I want to rekindle this flame again, so I am pinging: @Clinical-Genomics/bioinfo Do you see now any issues with the changes Moa suggested above?
We could also add this to the agenda for the next operations meeting for further discussions.
If we decide to change this I believe an combination of the fastqhandlers way to set the name of the current fastq: https://github.com/Clinical-Genomics/cg/blob/master/cg/meta/workflow/fastq.py
and the renaming file function used in the demultiplexing api: https://github.com/Clinical-Genomics/cg/blob/master/cg/meta/demultiplex/files.py
could be used
As far as I know, the rare disease nextflow doesn't parse the file name so we are good here. @rannick - confirming here that the read group snippet of the code doesn't parse the file name?
The read group takes the whole R1 fastq file name, so any naming convention should work
BALSAMIC on the other hand seems to require FASTQNAME_R_[1,2].fastq.gz
. I don't know if there is any renaming from cg. @ashwini06 @ivadym ?
BALSAMIC on the other hand seems to require
FASTQNAME_R_[1,2].fastq.gz
. I don't know if there is any renaming from cg. @ashwini06 @ivadym ?
Indeed, BALSAMIC requires a specific naming format to differentiate read1 and read2.
General required input format is to start BALSAMIC is : [fastq_dir]/[samplename]_[1,2].fastq.gz
. I am not sure if renaming is handled by cg while linking fastq files..
For both mutant and microSALT, cg gives the fastqs new names during linking for analysis.
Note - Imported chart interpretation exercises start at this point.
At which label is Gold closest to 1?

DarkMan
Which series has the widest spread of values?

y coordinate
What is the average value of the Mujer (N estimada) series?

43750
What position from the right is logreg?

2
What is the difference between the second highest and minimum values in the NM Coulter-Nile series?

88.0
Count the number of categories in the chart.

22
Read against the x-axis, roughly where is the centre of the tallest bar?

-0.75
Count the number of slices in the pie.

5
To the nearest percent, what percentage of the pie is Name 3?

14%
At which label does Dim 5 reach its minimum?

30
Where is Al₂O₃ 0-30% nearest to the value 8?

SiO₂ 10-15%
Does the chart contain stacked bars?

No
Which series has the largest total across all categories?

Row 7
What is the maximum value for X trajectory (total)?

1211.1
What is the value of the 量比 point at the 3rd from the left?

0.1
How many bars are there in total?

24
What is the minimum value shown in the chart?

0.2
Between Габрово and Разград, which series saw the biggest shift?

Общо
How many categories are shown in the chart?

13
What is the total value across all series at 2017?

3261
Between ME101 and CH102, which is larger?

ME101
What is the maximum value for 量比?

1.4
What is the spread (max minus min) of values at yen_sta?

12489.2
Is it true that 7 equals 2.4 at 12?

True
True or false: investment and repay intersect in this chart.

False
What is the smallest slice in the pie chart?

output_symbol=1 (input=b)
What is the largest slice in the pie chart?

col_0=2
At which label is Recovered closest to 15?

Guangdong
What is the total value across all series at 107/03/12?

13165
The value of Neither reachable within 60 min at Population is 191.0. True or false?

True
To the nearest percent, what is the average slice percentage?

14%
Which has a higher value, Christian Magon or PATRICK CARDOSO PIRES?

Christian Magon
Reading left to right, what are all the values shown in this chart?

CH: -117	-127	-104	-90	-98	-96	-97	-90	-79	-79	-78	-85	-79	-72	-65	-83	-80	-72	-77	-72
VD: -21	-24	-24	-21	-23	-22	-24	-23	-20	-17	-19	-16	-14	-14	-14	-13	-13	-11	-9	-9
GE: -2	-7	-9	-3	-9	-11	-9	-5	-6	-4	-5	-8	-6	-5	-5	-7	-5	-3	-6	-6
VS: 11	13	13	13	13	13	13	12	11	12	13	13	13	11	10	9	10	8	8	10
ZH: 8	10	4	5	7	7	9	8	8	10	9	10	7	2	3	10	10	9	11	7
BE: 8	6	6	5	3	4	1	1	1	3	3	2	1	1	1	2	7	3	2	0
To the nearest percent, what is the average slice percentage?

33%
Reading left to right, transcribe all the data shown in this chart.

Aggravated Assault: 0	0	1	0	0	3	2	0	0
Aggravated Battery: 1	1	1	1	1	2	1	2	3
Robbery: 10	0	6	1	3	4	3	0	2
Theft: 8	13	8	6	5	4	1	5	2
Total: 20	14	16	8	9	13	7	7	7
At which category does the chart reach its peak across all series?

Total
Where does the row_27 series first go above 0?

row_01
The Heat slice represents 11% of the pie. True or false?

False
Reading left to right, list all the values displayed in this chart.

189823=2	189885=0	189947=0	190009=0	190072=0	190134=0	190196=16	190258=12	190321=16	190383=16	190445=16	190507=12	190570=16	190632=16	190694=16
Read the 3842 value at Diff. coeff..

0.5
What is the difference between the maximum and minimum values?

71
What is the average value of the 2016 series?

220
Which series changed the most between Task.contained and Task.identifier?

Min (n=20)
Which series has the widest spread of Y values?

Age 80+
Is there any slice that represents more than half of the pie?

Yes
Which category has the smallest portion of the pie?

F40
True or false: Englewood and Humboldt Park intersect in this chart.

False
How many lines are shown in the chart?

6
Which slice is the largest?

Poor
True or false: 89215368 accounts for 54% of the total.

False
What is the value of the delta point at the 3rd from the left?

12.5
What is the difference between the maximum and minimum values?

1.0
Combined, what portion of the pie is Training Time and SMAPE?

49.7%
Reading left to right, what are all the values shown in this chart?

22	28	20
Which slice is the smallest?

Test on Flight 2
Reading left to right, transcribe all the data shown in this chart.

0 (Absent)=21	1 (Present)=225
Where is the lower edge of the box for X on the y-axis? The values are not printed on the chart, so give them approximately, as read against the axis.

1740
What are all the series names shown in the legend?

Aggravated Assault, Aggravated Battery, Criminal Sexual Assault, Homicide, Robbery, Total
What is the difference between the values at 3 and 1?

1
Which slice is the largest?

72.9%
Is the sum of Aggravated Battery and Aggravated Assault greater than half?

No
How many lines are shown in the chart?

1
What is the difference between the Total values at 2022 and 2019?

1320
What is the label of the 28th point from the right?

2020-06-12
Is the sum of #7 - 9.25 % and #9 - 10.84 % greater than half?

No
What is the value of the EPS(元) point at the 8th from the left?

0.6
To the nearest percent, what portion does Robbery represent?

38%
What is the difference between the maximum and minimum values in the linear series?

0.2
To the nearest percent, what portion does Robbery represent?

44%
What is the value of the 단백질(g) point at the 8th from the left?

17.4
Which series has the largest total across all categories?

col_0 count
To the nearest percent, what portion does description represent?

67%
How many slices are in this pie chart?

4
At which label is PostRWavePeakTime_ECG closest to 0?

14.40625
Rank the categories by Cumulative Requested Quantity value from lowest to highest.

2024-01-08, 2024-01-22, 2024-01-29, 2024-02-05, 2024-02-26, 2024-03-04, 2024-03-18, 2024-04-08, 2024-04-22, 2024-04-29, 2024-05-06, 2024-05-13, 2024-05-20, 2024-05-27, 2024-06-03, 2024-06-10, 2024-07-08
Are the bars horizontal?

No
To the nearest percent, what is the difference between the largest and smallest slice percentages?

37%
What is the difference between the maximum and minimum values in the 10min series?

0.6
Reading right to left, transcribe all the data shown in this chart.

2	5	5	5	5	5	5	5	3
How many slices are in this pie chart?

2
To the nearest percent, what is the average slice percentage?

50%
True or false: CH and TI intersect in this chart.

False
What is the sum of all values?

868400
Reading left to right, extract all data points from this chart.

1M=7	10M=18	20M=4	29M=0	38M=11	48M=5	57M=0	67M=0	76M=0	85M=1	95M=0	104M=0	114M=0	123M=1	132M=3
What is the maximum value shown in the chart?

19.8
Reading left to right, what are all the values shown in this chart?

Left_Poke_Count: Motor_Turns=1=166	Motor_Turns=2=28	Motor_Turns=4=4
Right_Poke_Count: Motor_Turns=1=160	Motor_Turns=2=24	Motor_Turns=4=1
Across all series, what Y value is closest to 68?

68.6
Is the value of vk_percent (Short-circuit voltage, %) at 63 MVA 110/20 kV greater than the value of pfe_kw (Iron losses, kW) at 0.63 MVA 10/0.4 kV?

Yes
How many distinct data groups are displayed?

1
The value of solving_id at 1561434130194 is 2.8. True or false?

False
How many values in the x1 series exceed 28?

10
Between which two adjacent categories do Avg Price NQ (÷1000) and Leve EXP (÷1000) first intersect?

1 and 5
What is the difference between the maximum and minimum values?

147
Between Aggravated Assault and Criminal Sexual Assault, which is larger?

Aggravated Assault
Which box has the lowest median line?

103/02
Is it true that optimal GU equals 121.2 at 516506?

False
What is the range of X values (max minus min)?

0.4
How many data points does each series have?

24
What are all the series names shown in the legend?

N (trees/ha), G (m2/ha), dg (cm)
Changing the naming convention of demux files should not affect microSALT or mutant, unless cg linking is affected.
The fastq files from NovaSeq are now named in the following way:
<flowcellID>_<sample-name>_<line-number-in-samplesheet>_<lane-number>_<R1/R2>_001.fastq.gz
Sample name = the customers name of the sample. I suggest that we change the naming to the following:<flowcellID>_<sampleID>_<lane-number>_<R1/R2>.fastq.gz
We need the lane number and R1/R2 in order to separate the 8 fastq files, but i guess there is no need for the trailing _001?Here is some examples of the names of fastq files from HiSeqX:
HJCGKALXX-l1t11_999226_S3_L001_R1_001.fastq.gz
HJCGKALXX-l1t11_Undetermined_S0_L001_R1_001.fastq.gz
I suggest to change it to the same naming as for NovaSeq, but with _Undetermined if needed.Do you think the fastq files should be named in another way? Do we need any more information in the names?